Iron cycling in a littoral freshwater beach: Implications for floc trace metal dynamics

This field-based study demonstrates that highly dynamic trace metal (Ag, Co, Cu and Pb) behavior in suspended floc and the sediment surface fine-grained lamina (SFGL) is linked specifically to Fe mineral cycling between these two compartments driven by rapidly fluctuating energy regimes in a shallow, littoral beach of Lake Ontario. Results reveal distinct, Fe mineral controls on trace metal sequestration patterns under quiescent conditions. Higher metal sequestration occurred in floc associated with amorphous Fe oxyhydroxides (FeOOH), while less reactive crystalline Fe oxides (FeOx) dominated bed metal sequestration.
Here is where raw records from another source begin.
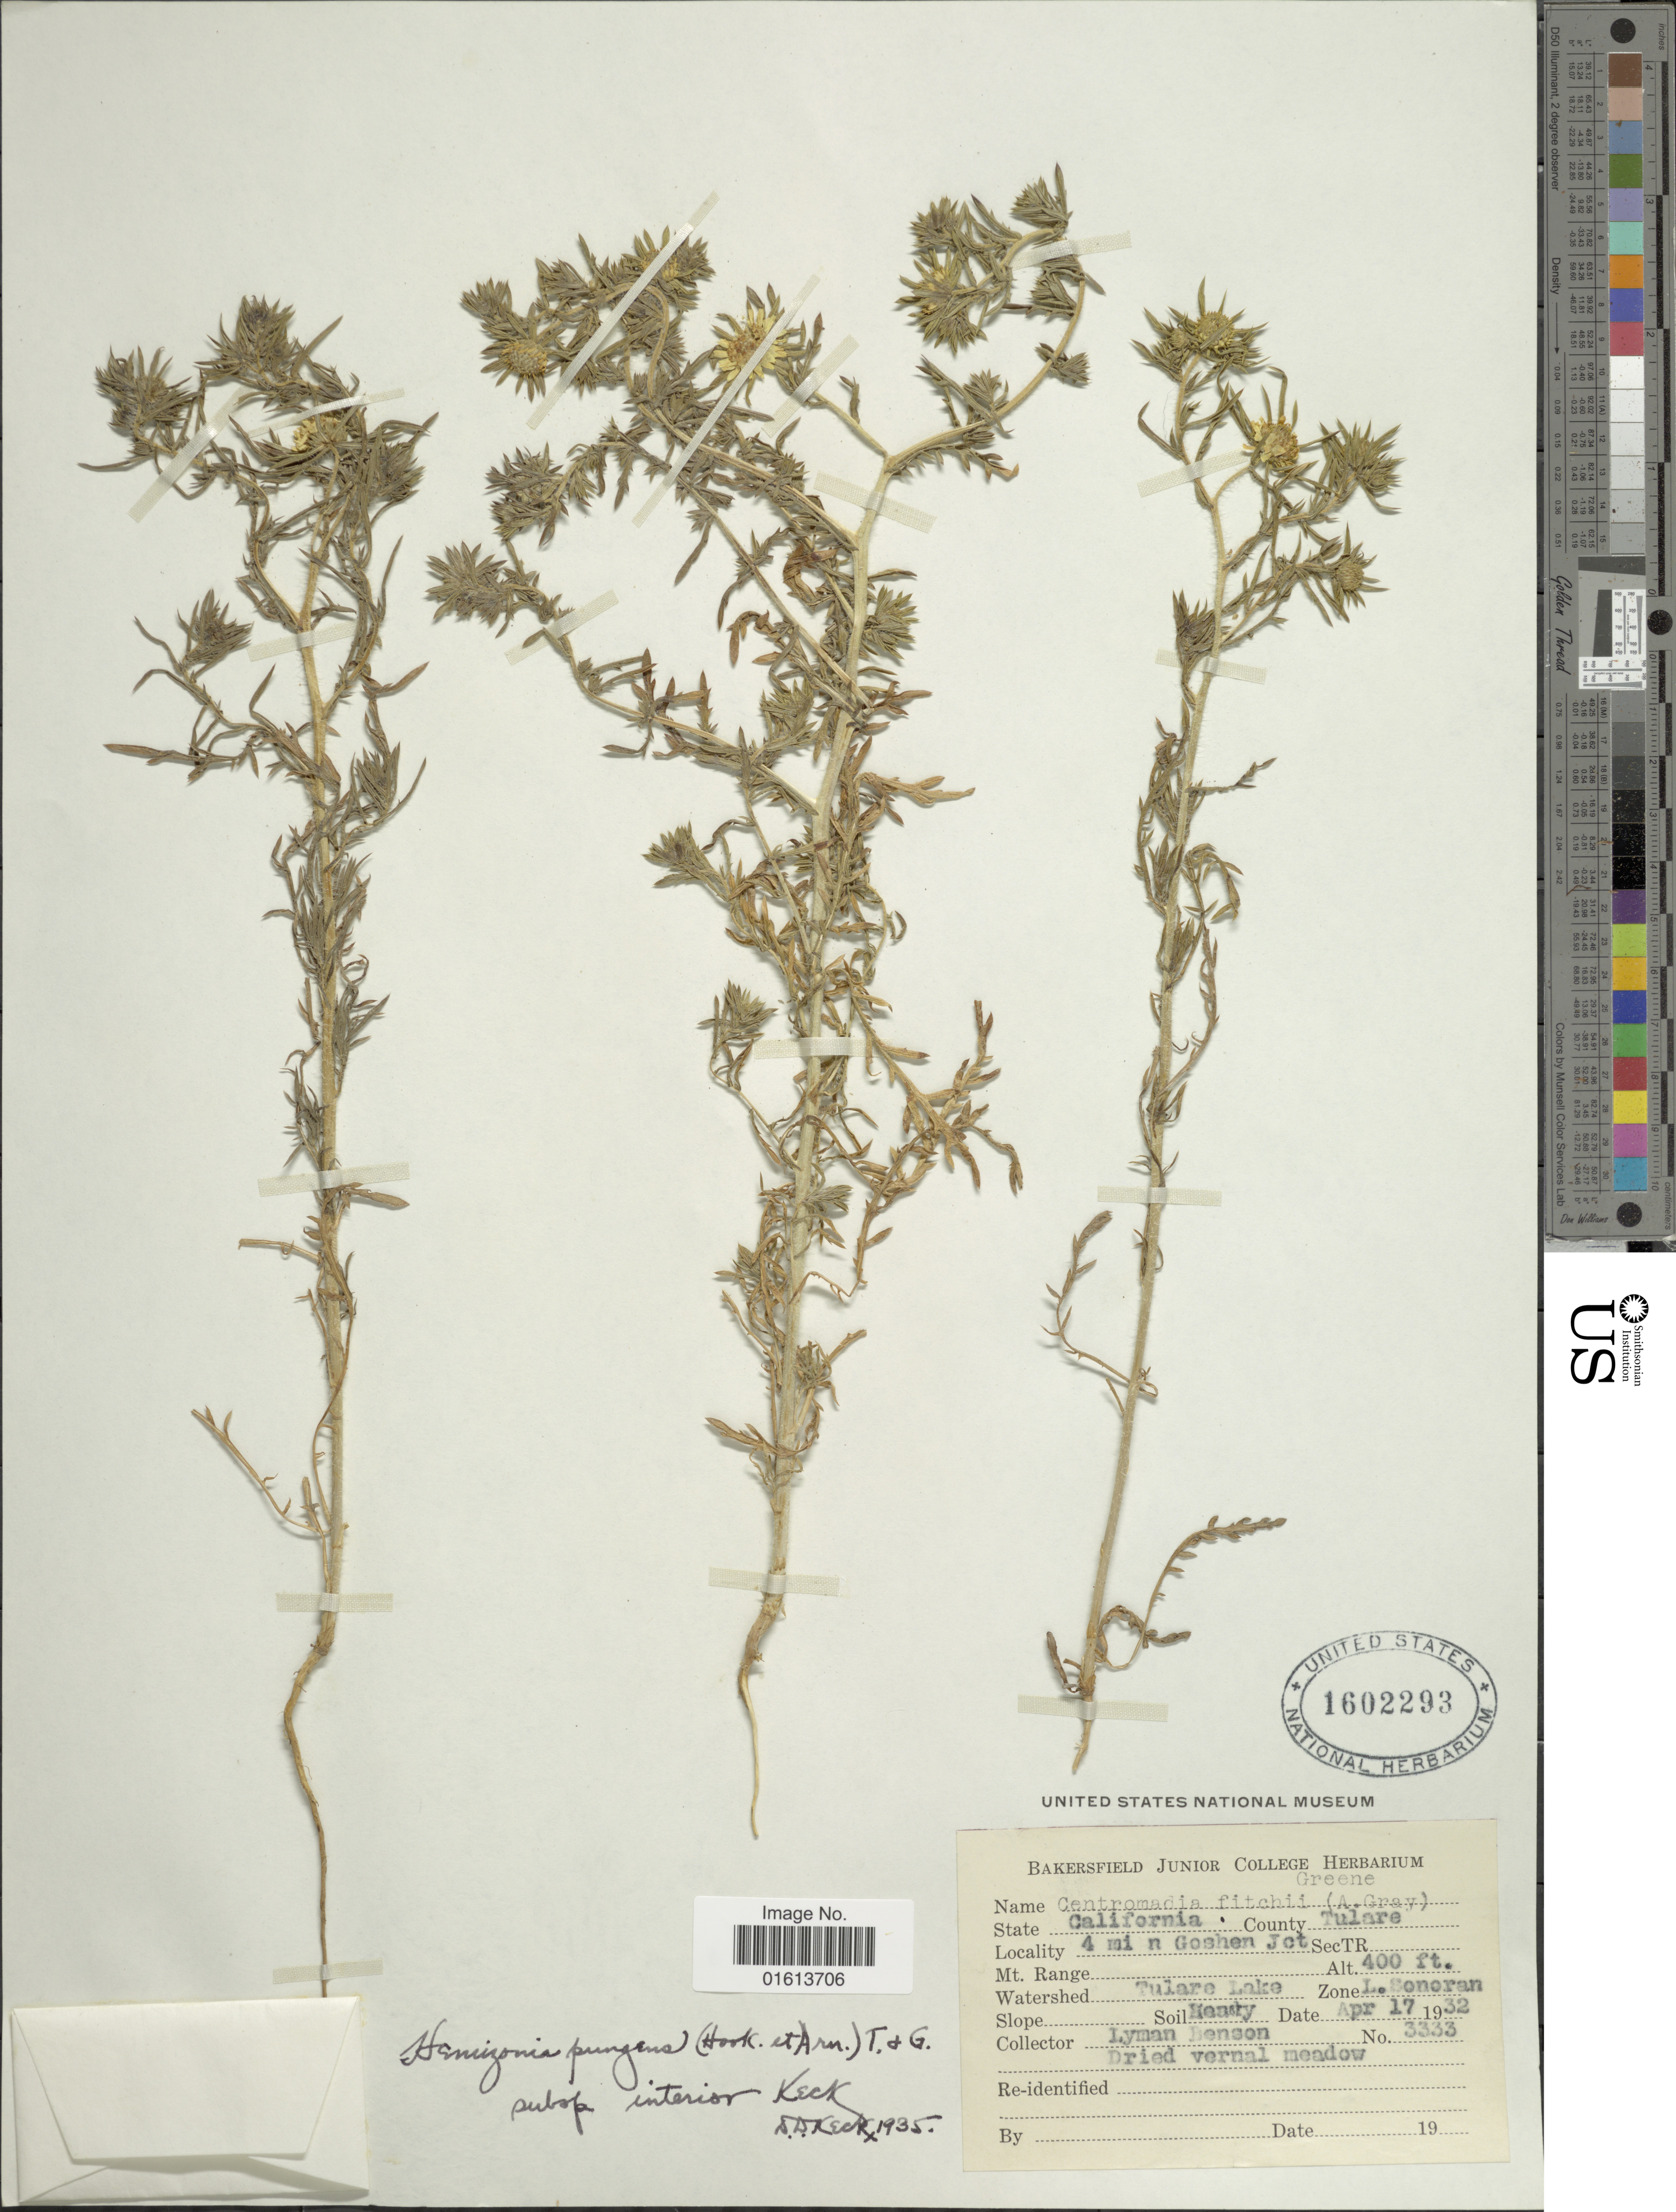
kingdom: Plantae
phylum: Tracheophyta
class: Magnoliopsida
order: Asterales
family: Asteraceae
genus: Centromadia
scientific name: Centromadia pungens subsp. pungens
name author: Hook. & Arn.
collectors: L. D. Benson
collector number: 3333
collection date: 1932-04-17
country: United States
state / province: California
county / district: Tulare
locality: California. County Tulare. 4 mi. n. Goshen Jct.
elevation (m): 122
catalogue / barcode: US 1602293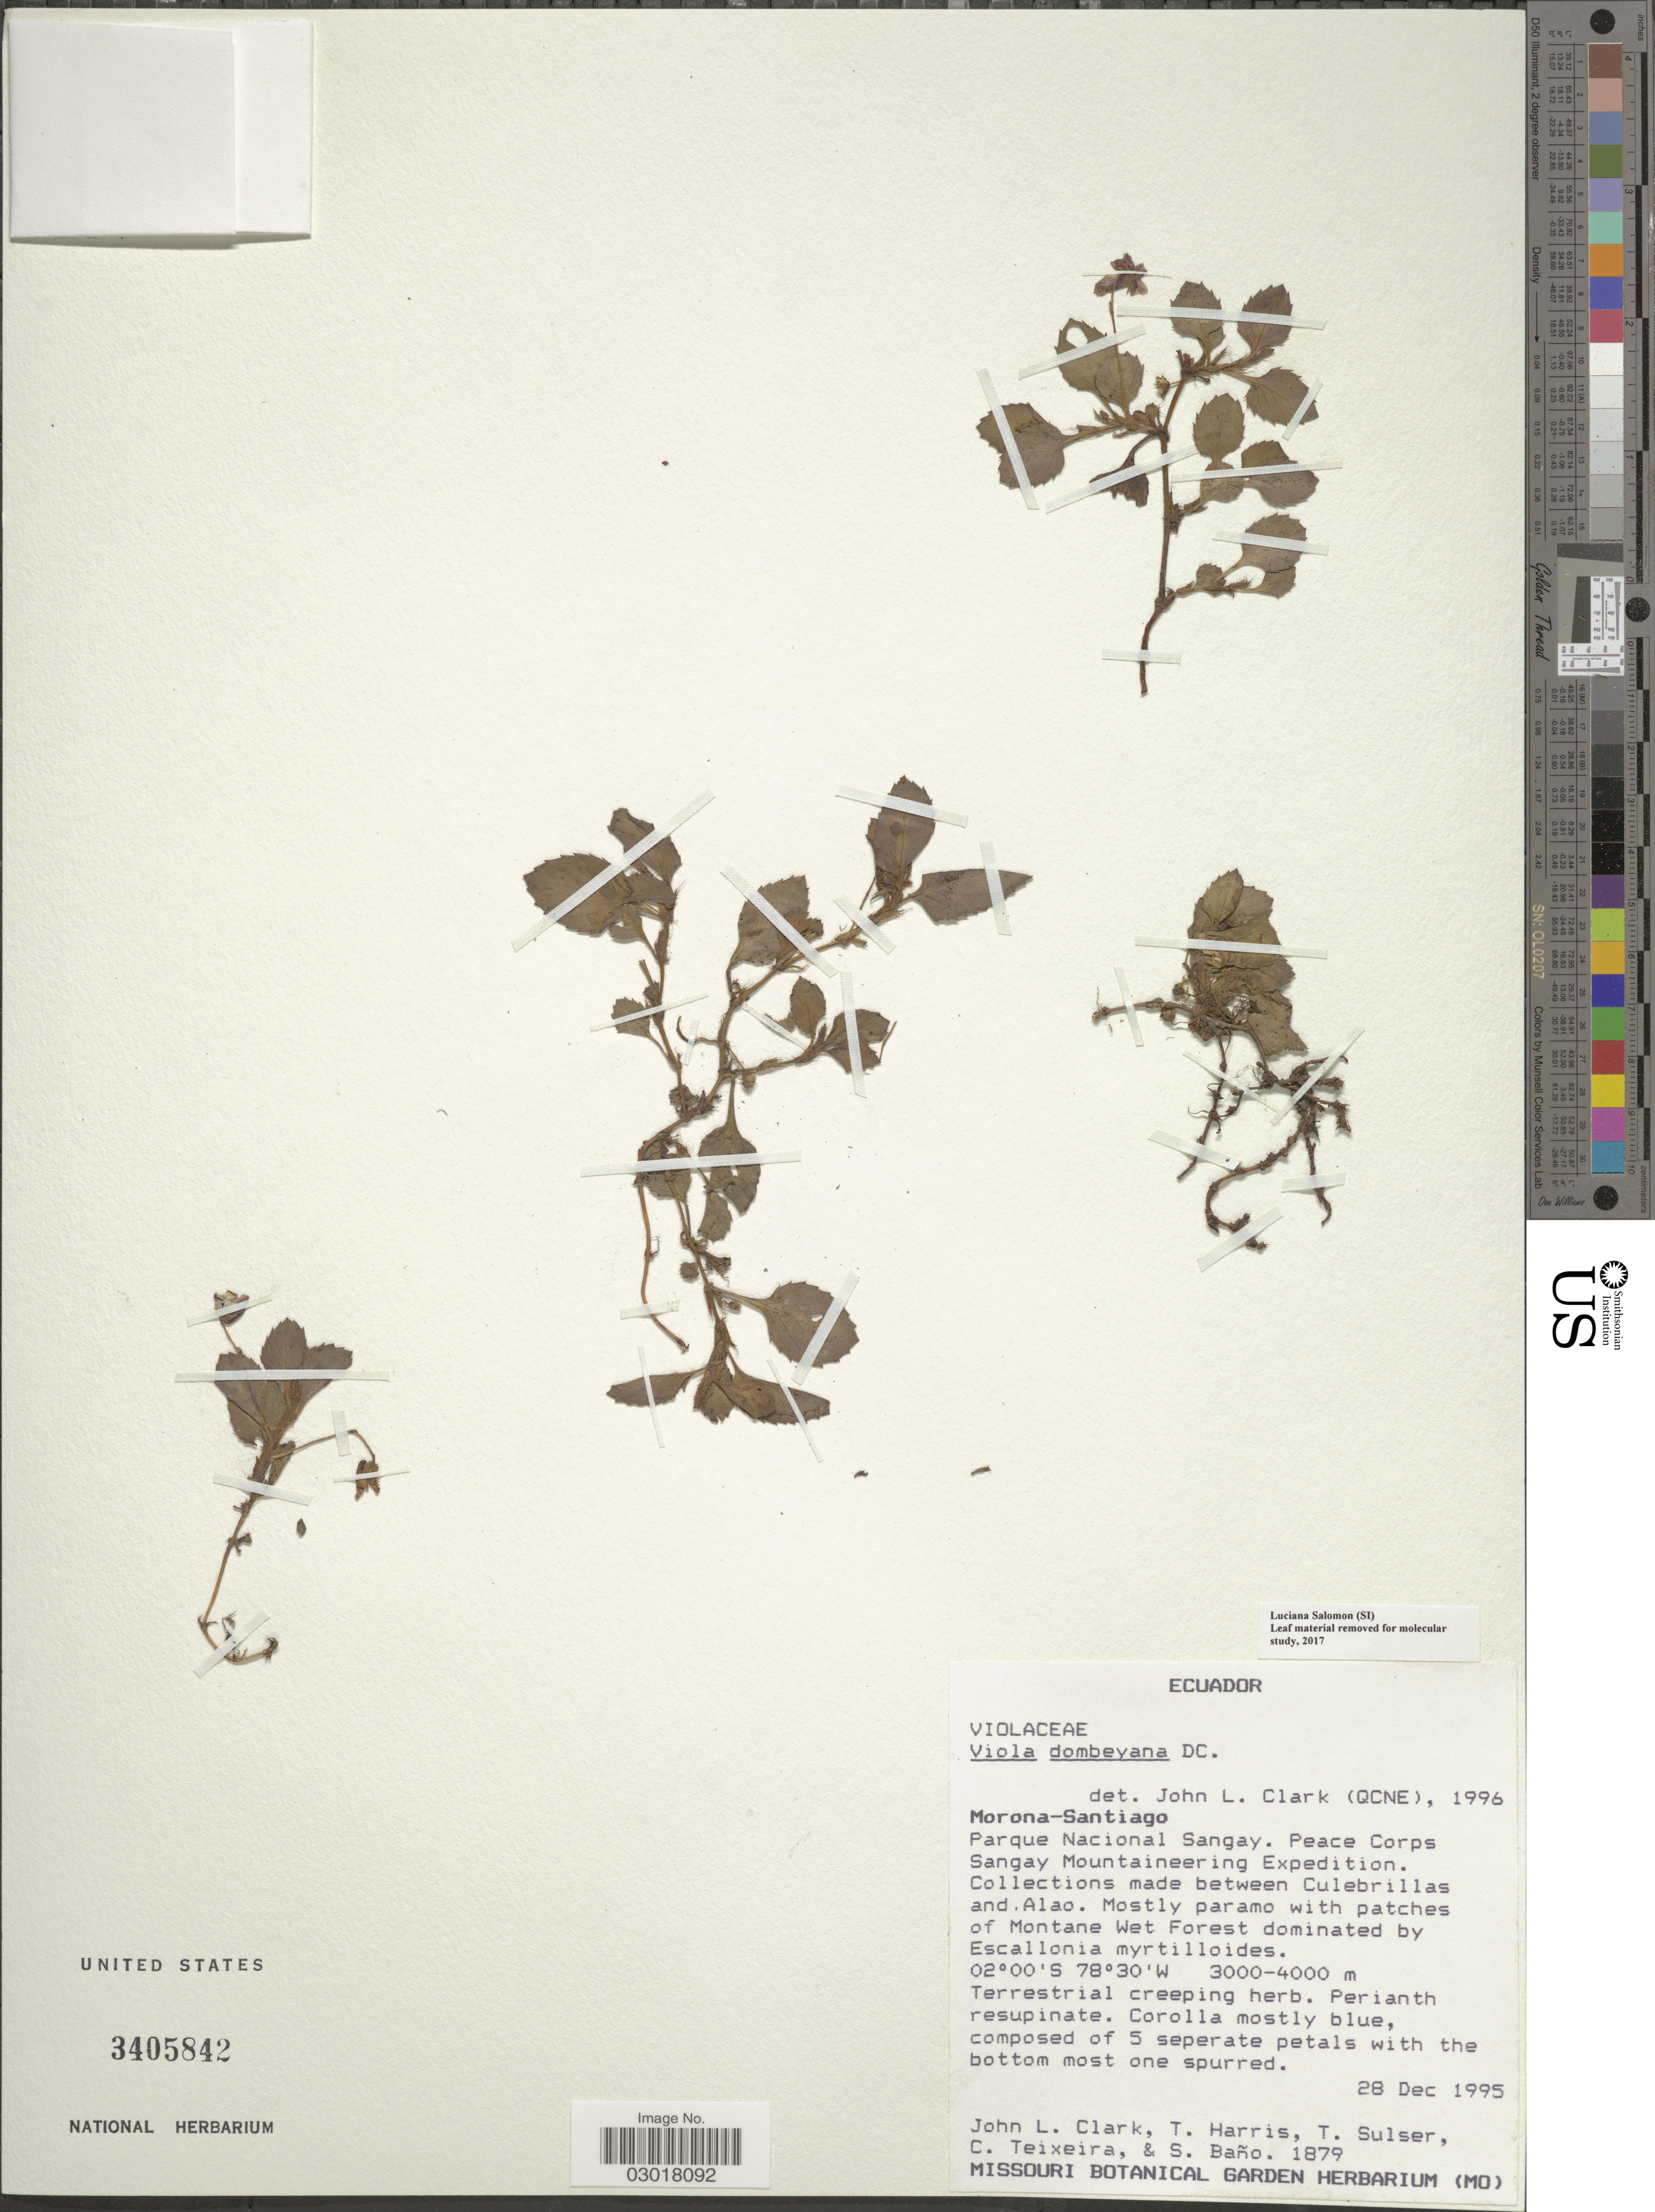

Spatial shifts in energy regime governing floc settling and sediment erosion controlled the mixing of FeOOH and FeOx, resulting in discernible, hydrodynamic-dependent floc and SFGL trace metal associations. Low turbulence offshore limited compartment mixing, resulting in enrichment of FeOOH and metals in floc and SFGL over bulk bed sediments. In contrast, higher turbulence nearshore increased bed erosion resulting in less distinct floc and SFGL-FeOOH/metal abundances and partitioning. Diurnal shifts in energy regime impacting floc and SFGL geochemistry were observed nearshore. Accumulation of FeOOH and trace metals occurred in the SFGL under calm morning conditions, while diurnal wind-induced waves rapidly re-cycled the SFGL back into the overlying water-column. Post mixing, re-suspended FeOOH and smaller floc particulates entrained within a higher photosynthetically-induced pH water-column increased overall floc trace metal uptake. Taken together, these findings demonstrate highly dynamic linkages between energy regime and physico-chemistry impacted Fe mineral cycling resulting in observable compartment-specific trace metal partitioning patterns for littoral floc and surficial sediments in beach environments.